“‘Yesterday,’ said my friend the officer, ‘we’d a little match between men who had some skill at embroidering the airs of the old ballads with trills of those grace-notes that they call warblers, but this contest was broken up by a rugged son of the hills who, after asking for the pipes, flung from them a few strong, clear notes which gained the attention of all who are born to a knowledge of the music that speaks. I am not one of those, but I called my soldier-servant up and asked him what was being played.’ ‘Well, sir,’ said he, ‘that’s Mac Callum—a great museecian he is. And hark, sir; he has the right of it and boldly he is telling every one his thoughts. He says that every man kens that the gran’ general who’s dead was as cunning and skilfu’ in war as ony man above him, and ’tis late in the day—now that he’s laid away and dumb—to put blame on him as if he were an ignoramus and a butcher, like some others. And now, oh! brawly ye’re tellin’ it, Mac Callum—he says there may be scheming and plotting in high places but no skullduggery o’ ony sort, however it is gilded, will ever deceive ane single true chiel o’ the Highlands.’”

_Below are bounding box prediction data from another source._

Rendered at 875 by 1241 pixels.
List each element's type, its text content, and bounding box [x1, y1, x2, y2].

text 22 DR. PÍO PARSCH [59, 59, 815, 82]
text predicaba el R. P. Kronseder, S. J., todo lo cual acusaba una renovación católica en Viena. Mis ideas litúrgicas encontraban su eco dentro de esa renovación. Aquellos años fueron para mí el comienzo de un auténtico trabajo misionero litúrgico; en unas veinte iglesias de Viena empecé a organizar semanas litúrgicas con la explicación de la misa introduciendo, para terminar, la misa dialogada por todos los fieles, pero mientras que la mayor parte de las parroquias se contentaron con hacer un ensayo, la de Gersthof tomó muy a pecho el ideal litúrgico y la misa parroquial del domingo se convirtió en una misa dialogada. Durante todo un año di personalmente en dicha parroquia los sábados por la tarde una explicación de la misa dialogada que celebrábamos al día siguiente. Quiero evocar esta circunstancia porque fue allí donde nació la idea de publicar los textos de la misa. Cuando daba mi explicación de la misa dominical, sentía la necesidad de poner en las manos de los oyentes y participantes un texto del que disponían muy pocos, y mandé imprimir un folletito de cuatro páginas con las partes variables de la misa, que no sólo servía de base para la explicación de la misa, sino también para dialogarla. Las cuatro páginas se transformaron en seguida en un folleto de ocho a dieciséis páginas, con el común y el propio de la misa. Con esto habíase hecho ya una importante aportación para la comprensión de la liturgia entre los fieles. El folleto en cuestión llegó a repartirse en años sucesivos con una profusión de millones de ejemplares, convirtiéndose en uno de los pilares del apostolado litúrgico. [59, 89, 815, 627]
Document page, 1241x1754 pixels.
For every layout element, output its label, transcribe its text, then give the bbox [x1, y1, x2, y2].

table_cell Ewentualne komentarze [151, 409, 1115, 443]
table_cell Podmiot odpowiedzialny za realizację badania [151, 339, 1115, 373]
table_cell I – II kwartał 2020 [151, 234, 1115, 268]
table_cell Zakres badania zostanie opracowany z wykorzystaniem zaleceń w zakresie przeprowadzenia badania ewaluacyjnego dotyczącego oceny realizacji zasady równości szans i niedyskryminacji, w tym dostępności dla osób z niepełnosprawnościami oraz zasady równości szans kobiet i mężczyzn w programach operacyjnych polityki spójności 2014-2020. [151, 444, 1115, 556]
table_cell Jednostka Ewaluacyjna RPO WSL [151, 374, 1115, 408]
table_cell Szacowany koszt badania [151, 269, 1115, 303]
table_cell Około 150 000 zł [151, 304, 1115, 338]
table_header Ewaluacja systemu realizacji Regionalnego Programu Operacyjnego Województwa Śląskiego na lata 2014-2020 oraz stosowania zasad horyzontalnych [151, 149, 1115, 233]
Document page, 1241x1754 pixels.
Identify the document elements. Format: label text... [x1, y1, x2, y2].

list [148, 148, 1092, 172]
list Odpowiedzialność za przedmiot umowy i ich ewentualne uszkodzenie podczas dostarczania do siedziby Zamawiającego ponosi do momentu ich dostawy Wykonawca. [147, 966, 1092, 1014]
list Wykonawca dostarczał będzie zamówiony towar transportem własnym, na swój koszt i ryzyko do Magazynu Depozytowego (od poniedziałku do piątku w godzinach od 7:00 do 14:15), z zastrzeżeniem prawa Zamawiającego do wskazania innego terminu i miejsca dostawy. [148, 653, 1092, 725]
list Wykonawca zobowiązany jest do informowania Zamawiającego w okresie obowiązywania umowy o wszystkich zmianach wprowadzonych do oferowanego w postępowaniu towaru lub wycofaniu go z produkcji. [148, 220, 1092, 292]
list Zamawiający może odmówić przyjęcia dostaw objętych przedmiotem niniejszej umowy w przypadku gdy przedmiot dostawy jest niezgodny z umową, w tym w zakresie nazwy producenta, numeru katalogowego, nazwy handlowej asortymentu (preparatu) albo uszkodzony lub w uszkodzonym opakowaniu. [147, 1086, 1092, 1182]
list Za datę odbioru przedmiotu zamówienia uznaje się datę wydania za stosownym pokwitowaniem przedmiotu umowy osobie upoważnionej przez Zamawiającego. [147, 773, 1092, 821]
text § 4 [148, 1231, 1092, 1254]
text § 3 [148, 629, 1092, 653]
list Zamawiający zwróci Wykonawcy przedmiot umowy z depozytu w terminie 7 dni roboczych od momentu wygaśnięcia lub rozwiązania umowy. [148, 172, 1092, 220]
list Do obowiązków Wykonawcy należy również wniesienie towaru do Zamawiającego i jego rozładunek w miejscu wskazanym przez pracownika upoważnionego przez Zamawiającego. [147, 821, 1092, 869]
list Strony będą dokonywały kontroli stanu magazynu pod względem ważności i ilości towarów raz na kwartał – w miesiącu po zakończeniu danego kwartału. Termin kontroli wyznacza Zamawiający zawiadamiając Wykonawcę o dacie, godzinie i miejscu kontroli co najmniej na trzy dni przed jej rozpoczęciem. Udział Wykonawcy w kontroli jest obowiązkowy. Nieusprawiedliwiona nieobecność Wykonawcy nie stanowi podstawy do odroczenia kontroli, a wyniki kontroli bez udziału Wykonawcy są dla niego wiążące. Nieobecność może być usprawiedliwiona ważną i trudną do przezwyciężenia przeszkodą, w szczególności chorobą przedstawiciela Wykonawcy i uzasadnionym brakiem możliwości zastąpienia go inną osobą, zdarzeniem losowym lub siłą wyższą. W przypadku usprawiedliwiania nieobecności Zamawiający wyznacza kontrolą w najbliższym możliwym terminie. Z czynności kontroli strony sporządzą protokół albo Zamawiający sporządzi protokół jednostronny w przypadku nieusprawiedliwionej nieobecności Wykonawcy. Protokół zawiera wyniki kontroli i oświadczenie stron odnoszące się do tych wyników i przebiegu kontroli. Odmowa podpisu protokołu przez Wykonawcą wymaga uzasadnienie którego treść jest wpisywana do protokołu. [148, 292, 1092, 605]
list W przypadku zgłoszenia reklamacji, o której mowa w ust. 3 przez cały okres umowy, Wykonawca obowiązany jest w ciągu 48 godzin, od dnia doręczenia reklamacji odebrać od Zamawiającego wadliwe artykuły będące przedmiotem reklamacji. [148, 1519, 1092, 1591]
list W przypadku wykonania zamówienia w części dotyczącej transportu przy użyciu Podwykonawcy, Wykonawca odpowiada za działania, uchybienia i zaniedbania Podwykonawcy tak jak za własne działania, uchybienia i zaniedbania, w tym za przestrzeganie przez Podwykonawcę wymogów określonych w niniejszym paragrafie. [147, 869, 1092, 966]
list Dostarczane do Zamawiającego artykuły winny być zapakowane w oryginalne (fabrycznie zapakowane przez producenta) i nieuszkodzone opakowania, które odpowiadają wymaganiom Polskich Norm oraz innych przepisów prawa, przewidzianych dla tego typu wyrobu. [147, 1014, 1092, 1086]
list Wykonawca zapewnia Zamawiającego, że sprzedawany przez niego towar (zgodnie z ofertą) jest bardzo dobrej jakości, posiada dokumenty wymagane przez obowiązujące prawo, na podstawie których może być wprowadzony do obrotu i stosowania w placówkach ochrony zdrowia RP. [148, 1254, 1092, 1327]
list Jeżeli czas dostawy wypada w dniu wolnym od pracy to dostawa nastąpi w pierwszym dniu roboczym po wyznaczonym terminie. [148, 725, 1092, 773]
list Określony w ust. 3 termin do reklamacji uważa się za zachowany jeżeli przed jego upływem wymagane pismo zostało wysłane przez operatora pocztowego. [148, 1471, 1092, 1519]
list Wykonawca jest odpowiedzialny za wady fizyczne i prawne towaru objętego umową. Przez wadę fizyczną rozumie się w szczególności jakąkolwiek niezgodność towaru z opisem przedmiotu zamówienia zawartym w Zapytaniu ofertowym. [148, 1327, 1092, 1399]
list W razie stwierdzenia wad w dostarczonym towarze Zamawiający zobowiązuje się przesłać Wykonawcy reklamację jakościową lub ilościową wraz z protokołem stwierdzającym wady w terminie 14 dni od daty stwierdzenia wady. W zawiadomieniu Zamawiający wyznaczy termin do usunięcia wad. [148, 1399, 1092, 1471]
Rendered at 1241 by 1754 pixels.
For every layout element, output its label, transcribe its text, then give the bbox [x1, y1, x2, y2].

“‘And then,’ said my gossip, ‘the pipes passed to the hand of another man,’ and my servant—seeing me about to move away—touched my arm and bade me wait, as this new player was another adept with the pipes. ‘He’s grand at it,’ said he; ‘well done, Stewart.’ He’s saying, sir, that the reason none will heed those who blame our grand leader that’s gone is that there’s men of rank among us—and of proud blood—that’ll stand up to any man at home and swear that when our fallen chief came back with his orders for the battle he complained of them sorely, but he said, ‘No better could he get,’ and when he lay down in his blanket his head was full of the trouble that was coming on him—he not being able to learn what he needed to know against the morrow.
“There was more of this recital of what the pipes had spoken to the regiment, but it would only be irritating a sore to repeat it. The pipers spoke even more plainly as the bold outpourings of one incited bolder from another. At last there were suggestions, by pipes grown mutinous, of sentiments which, happily, have seldom been spread within the British Army. But what I have told suffices to illustrate my sole point, which is that the gift of eloquent speech in chords and trills is born with the master-pipers.
“I never saw my officer-friend again for more than a nod or a word in passing. But on one day the pipes next door rang jubilantly, and man after man applied himself to them with ginger in his touch. Each blew triumphant, thrilling, heart-stirring chords, and every piper swaggered at his work with such a will as to send his aproned kilt to and fro with what seemed a double swing to each beat of the time.
“I said to myself, ‘They have learned that Hector Mac Donald is coming to be their new brigadier, and the pipes are assuring them that every Highlander may be himself again, certain of victory and new glory under a leader second only to the one they have lost.’ I still believe my conjecture was right.
“And I know from living next door, as it were, that the cloud of gloom that had hung over the brigade was dispelled almost with the suddenness of its horrid appearance.
“After that the kilties began to make in this war a continuation of their glorious record in so many lesser wars in the time that was.”
All of which is very fine writing, but one cannot get rid of the idea that Mr. Ralph was the victim of an elaborate joke. The speaking theory was new to him and he accepted it in all its amplitude. There is no report of what his officer-friend said when he read Mr. Ralph’s article—if he ever did read it.
The simple truth about the “language” of the pipes seems to be that a Highland listener gets from the pipes what, in a more or less degree, anyone gets from the music he loves—a stimulant for his emotion and imagination, nothing more. He is an emotional being, and his imagination, aided and abetted by the sorrows and the joys of many generations—which affect his disposition though he knows it not—and by the many associations of particular tunes or styles of playing, runs riot when he hears the pipes, and to him they speak as no other instrument ever can speak. A primitive instrument working on the feelings of a primitive people has a much more direct and intense psychological effect than on a sophisticated people who have scores of different cunning instruments and myriads of airs, a fact which should always be remembered when the “language” of the pipes is discussed. After all it depends much more on the listener than on the instrument. In our appreciation of any music, and in the effect it has on us, there is involved all that we ourselves have been, seen, heard, thought, and—sometimes—forgot. A plaintive love air brings up the old days, the sunny weather, the sweethearts of our youth, all the store of associations that are buried in us, and—who knows?—all the loves and hates, the joys and sorrows of our dead fathers, modified or intensified by our own personal character. Therefore to us that plaintive air is the sweetest of music. To the Highlander the bagpipe conveys the fine rapture a high-class audience gets, or at least professes to get, from Sarasate’s violin and Paderewski’s piano. To him it has a direct message, but to the rest of the world it is what a violin is to him, probably less. But as for an impromptu tune conveying intelligence like spoken language—ah well, we must draw the line somewhere.